> **What you should do**
Write out, from the entries below, exactly the lines that run between the lines holding "Politique de confidentialité" and "Écoutez toute la", inclusive, and stop there.

>>>>>

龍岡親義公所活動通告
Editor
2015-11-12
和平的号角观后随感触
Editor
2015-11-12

<<<<<
>>>>>

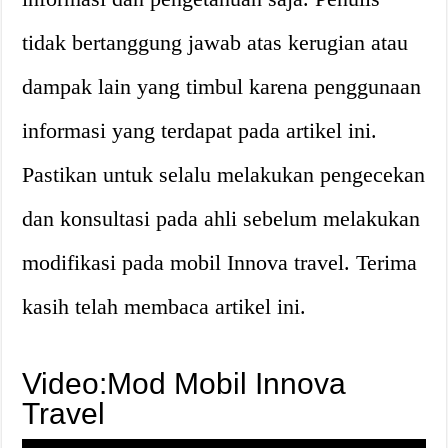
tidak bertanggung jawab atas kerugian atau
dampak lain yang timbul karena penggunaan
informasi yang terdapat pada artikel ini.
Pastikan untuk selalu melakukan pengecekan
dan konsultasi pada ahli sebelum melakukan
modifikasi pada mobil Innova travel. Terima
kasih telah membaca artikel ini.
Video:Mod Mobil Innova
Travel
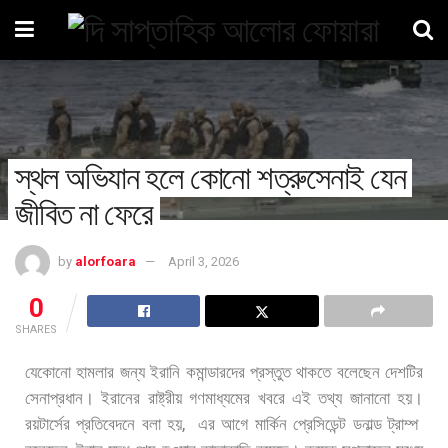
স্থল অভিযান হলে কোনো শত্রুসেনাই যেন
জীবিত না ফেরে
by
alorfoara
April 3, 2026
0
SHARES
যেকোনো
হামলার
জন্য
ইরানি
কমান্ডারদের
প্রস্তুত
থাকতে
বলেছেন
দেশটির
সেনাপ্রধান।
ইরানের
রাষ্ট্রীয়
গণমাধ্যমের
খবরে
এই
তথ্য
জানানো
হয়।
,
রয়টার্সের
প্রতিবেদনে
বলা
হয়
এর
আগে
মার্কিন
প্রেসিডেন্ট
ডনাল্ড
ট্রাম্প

<<<<<
>>>>>

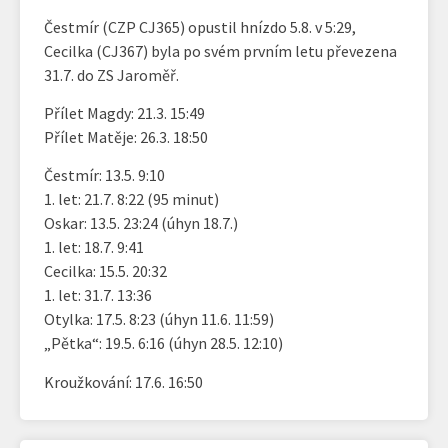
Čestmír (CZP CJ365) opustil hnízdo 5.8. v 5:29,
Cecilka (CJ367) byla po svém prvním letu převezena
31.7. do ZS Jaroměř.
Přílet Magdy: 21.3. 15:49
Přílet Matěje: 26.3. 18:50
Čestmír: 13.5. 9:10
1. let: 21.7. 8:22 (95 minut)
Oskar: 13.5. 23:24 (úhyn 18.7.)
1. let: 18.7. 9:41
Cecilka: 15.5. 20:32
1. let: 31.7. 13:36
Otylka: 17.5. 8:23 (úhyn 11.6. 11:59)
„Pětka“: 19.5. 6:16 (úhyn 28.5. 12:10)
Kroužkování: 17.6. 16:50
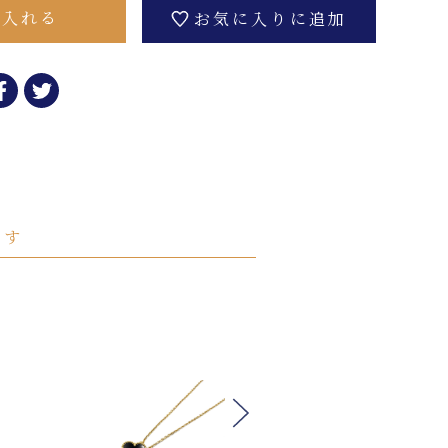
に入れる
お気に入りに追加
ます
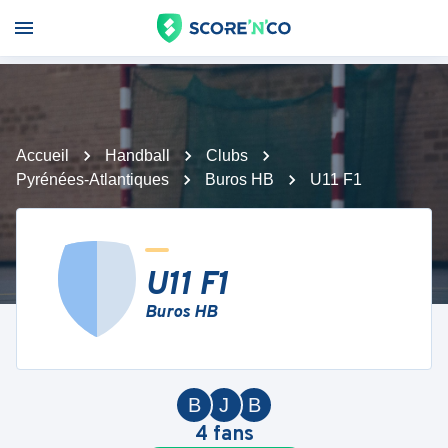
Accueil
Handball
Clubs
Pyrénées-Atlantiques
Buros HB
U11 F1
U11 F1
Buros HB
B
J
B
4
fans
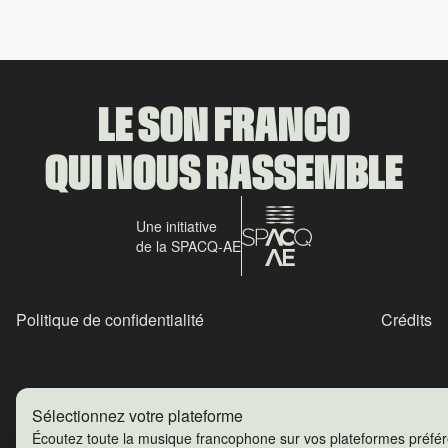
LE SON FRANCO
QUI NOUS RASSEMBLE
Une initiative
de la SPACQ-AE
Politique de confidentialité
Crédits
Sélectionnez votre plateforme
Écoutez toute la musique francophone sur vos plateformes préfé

<<<<<

> **The completed task**
Politique de confidentialité
Crédits
Sélectionnez votre plateforme
Écoutez toute la musique francophone sur vos plateformes préfé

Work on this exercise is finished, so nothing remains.